Datenblatt gehalten von Händen

Mit der neuen EU-Verpackungsverordnung ändern sich die Anforderungen an Etiketten grundlegend, und zwar entlang der gesamten Lieferkette. Sie möchten Ihre Etiketten weiterhin zuverlässig einsetzen? Damit Sie das rechtssicher tuen können, müssen Sie ab August 2026 die Vorgaben der neuen Verordnung für PPWR-Etiketten umsetzen. Als Ihr Lieferant stellt etikettensprint die dafür erforderliche Dokumentation bereit. So können Sie Ihre Konformität lückenlos nachweisen. Die passenden Unterlagen fordern Sie jederzeit direkt bei uns an:

Die neue EU-Verpackungsverordnung kurz erklärt

Die PPWR (Packaging and Packaging Waste Regulation) ist die neue europäische Verpackungsverordnung. Sie wurde als Verordnung (EU) 2025/40 veröffentlicht und trat am 11. Februar 2025 in Kraft. Anders als eine Richtlinie gilt eine Verordnung unmittelbar in allen Mitgliedstaaten, ohne nationale Umsetzung. In Deutschland flankiert das neue Verpackungsrecht-Durchführungsgesetz (VerpackDG) die Verordnung; bekannte Pflichten wie die Registrierung im Verpackungsregister LUCID und die Systembeteiligung bleiben bestehen.

Was ist das Ziel der PPWR?

Das Ziel ist eine funktionierende Kreislaufwirtschaft: weniger Verpackungsabfall, bessere Recyclingfähigkeit und höhere Rezyklatanteile. Dafür führt die Verordnung schrittweise Regeln zum Recycling und zur Kennzeichnung von Verpackungen ein. Betroffen sind grundsätzlich alle Verpackungen, vom Etikett über den Karton bis zur Transportverpackung.
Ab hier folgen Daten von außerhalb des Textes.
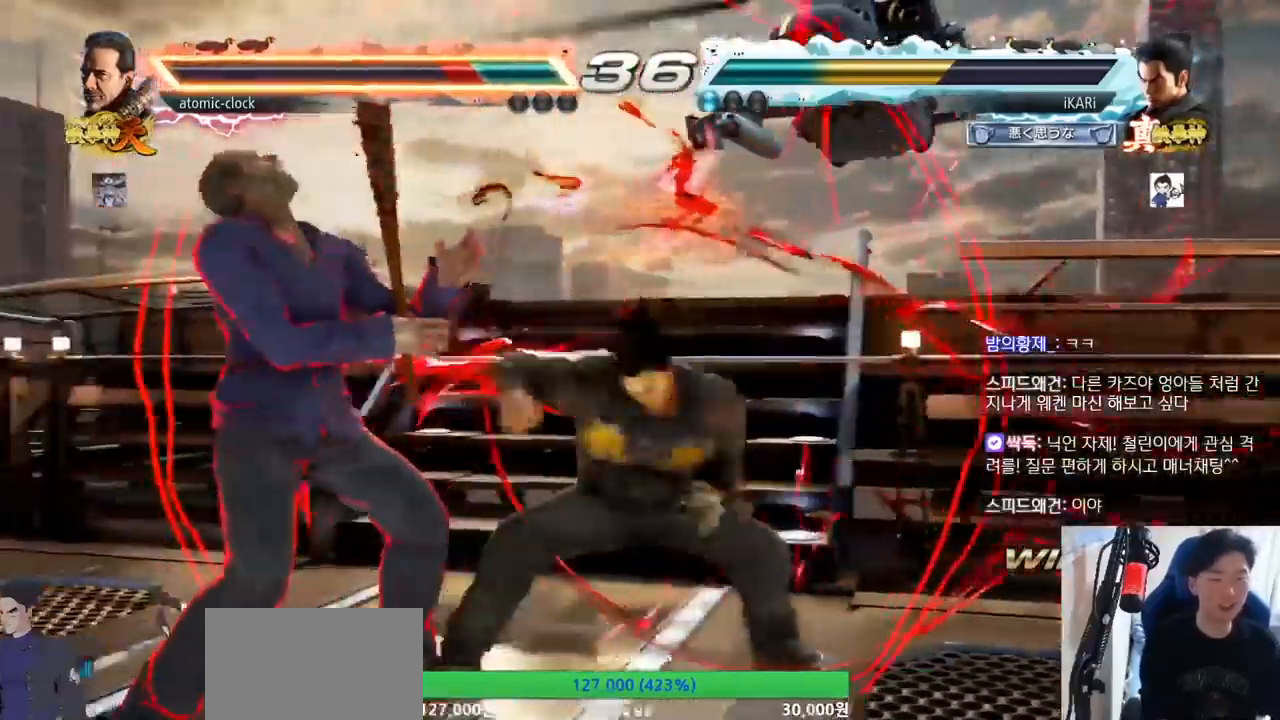
{"buttons": [], "left_stick": "center", "button_events": [[33, "TRIANGLE", "up"]]}
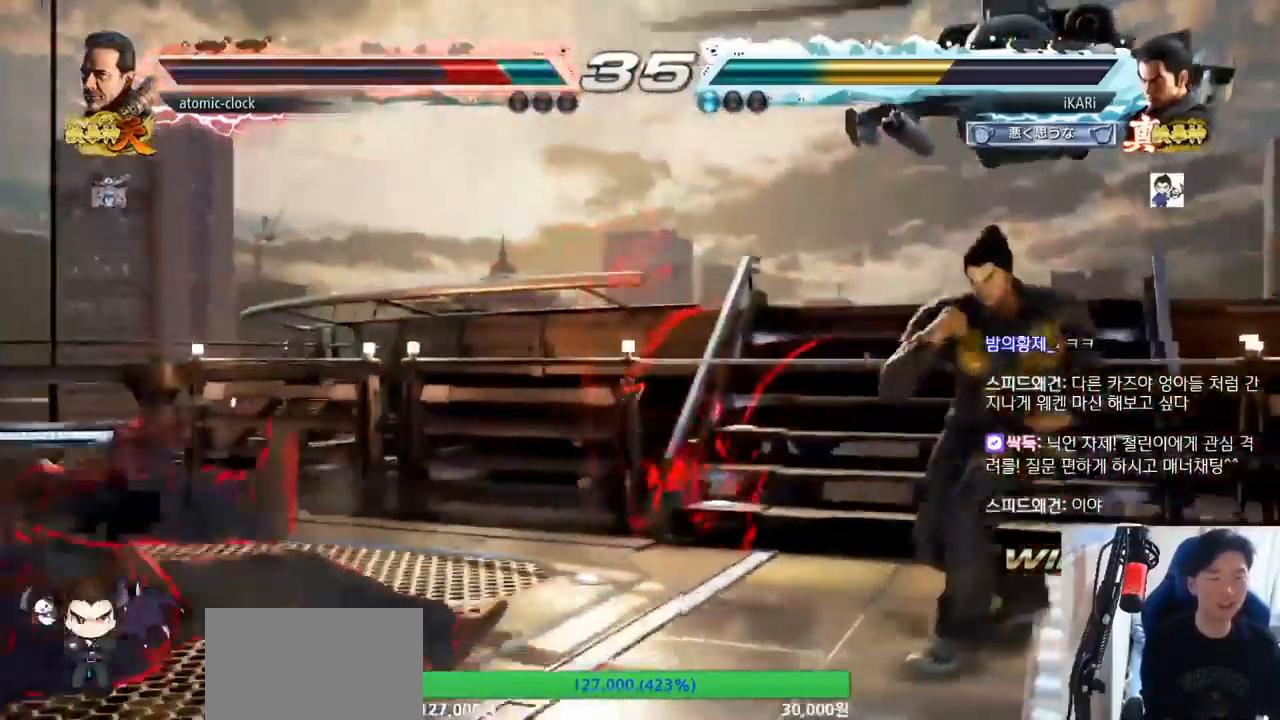
{"buttons": [], "left_stick": "down-left", "button_events": []}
PPWR 2026: Ab wann die Verordnung gilt

Der zentrale Stichtag ist der 12. August 2026. Ab diesem Geltungsbeginn greifen die ersten unmittelbar anwendbaren Pflichten: die Rollen und Verantwortlichkeiten der Wirtschaftsakteure, die Konformitätsbewertung sowie die Informations- und Nachweispflichten. Jede Verpackung, die ab diesem Datum neu in Verkehr gebracht wird, benötigt eine EU-Konformitätserklärung (DoC) nach Artikel 39. Einen zusätzlichen Abverkaufszeitraum für neue, nicht konforme Verpackungen sieht die Verordnung nicht vor. Verpackungen, die bereits vor dem 12. August 2026 in Verkehr gebracht wurden, genießen dagegen Bestandsschutz und bleiben von den neuen Pflichten ausgenommen.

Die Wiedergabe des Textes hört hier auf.